Живо помню этот скрюченный палец дедушки: маленьким мальчиком я вцеплялся в него всей ручонкой, когда дедушка выводил меня на прогулку. В 1945 году он тащил меня на своем пальце-крючке по бульвару мимо Народной оперы и развалин советского посольства — в уголке рта сигара, в левой руке коричневая трость с серебряным набалдашником, — посмеиваясь про себя над меткостью русских бомбометателей.

На улице Эроттая мы сели в трамвай, ходивший в северную часть города, — этакий допотопный вагон с открытыми передней и задней площадками и деревянными скамьями друг напротив друга.

Люди сидели на скамьях и, устав глядеть в потолок, смотрели в пространство в пяти сантиметрах правее или левее глаз сидящих напротив. В Хельсинки это называлось «проявлять деликатность». На задней площадке вагона стоял дородный мужчина с развевающимися на ветру седыми волосами. Он, как знакомому, кивнул Бене и подмигнул мне. Это был не торговец мясом Вейсбергер — Вейсбергер заикался, волнуясь, а мужчина на задней площадке молчал. Беня кивнул этому не-Вейсбергеру, тот снова кивнул в ответ и подмигнул мне, но опять-таки ничего не сказал. Я по-прежнему висел на пальце дедушки. На площадке появилась кондукторша, Беня заплатил ей, и мы прошли вслед за ней в вагон. Кондукторша по-змеиному обернулась к нам:

— В вагоне нельзя курить, вы что, не умеете читать?

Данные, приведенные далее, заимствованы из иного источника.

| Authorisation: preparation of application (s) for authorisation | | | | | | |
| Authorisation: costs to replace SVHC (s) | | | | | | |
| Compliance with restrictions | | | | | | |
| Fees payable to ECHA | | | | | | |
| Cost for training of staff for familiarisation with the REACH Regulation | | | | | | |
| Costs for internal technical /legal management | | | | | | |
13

— Умею, конечно! И что из этого? — удивился Беня.

— А что здесь написано, извольте взглянуть?! — ярилась кондукторша.

Беня взглянул на объявление:

— На этом языке я читать не умею. Вот мой внук, он умеет. Но он не курит.

— Тогда пусть заплатит по половинному тарифу. Ему наверняка больше четырех…

— Я сказал, он НЕ курит, — стоял на своем Беня.

— Но вы же сами сказали, что он умеет читать, — настаивала кондукторша, — а в три года еще не…

— Я уже в три года курил сигары. В Полоцке, что в Белоруссии…

— Это-то здесь при чем? — взвилась кондукторша. — Платите-ка за мальчугана, не увиливайте.

— И не подумаю, — парировал Беня. — Ему три с половиной года. К тому же вы не сказали, что написано на этой табличке.

— «Запрещено курить в вагоне» — вот что на ней написано. Выбросьте вашу сигару!

— Нельзя выбрасывать зажженную сигару на ходу. Вы понимаете, что говорите, милостивая госпожа? — в притворном ужасе проговорил Беня.

— Ну так погасите ее и припрячьте до следующего раза… Делайте с ней, что хотите…

— Сигару нельзя гасить, а потом зажигать еще раз, она потеряет вкус, это даже дети знают, — упорствовал Беня. — Не так ли?

— Сигару всегда курят всю целиком, — пробормотал я.

— Сейчас же платите за мальчишку или выйдите из трамвая! — крикнула разъяренная кондукторша и угрожающе защелкала компостером.

— Нам выходить на следующей, — миролюбиво отозвался Беня.

Я оторвался от пальца дедушки, и он тотчас взял под козырек, затем взял меня на руки и вышел из вагона, подмигнув тому, анти-Вейсбергеру. Тот тоже понимающе мигнул в ответ.

— Как вам не стыдно, старый человек! — крикнула кондукторша нам вслед.

Мы были на улице. С войной было покончено. В Выставочном зале хор победоносной армии пел финскому народу о мире и согласии. Солистами были знаменитые Виноградов, Александров и некий коротышка Кириллов, впоследствии жених моей старшей сестры Ханны. До женитьбы у них не дошло. Дедушка повел меня на этот концерт. Он очень любил меня и хотел, чтобы я своевременно осваивался с политическими реальностями.

На сцене расположился хор Советской армии, построившись полукругом в три ряда. Первый ряд стоял на полу сцены, второй на скамеечках, третий на стульях. При исполнении «Сталинского вальса» ряды стали раскачиваться в разные стороны. Зрелище было впечатляющее, но меня взял страх.

— Сейчас они упадут со стульев, дедушка, — прошептал я и схватил его за палец.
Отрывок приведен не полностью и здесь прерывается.